Even for some of the most erudite and intellectually credentialed of neo-cons, it comes down to this. A measure of the ferocity of the attacks against the likes of NGOs, the New Israel Fund, J Street, Peace Now, has to do with the challenges that they pose to unbridled settlement expansion and permanent occupation.

As far as I’m concerned, “I want my settlements” is as valid, and certainly as honest, an argument as anyone needs to make. At long last we can have a real discussion. I fully respect the fact that you want your settlements. I don’t. Now we’re getting somewhere.

The other argument that the government hesitates to make is that “We have to stay in East Jerusalem and Judea and Samaria because God and His Bible want us to.” I respect that as well. It’s honest. For the record, His book tells me the opposite.

Of course, whenever you are asking people on the right to make honest arguments and reveal their true motives, you’re spitting in the wind, whistling past the graveyard…pick whatever analogy you want. But it would be nice if we could place our true cards on the table and see how much support there is for our arguments without the aid of distortion and obfuscation.
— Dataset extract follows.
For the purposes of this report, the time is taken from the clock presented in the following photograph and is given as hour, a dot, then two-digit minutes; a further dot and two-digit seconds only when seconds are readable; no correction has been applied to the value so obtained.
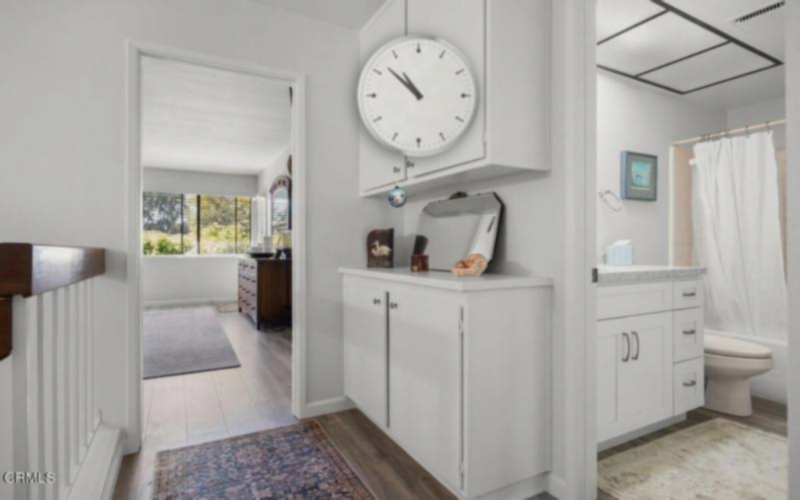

Burston describes the mood in Israel as a “sabra-grade panic, a black dread.” And, without providing any supporting evidence, he asserts:

Some of the very rightists who for years have pointed to hasty, unilateral Israeli withdrawals from Lebanon and Gaza as proof that no withdrawal can ever work, that pullouts lead only to war, have changed their tune overnight.

Suddenly, Burston says, Land for Peace seems like a good idea again. I’d like to believe him, but I’ve seen the exact opposite conclusion bandied about, which is that Israel now feels far too insecure to even consider making concessions, and that the peace process is as dead as a doornail. I think I would have to live in Israel and work among its people for me to have a feel for which argument is more accurate.

I do hope, at a minimum, that Israel gets rid of Netanyahu’s government and puts someone new in change. New times call for new thinking.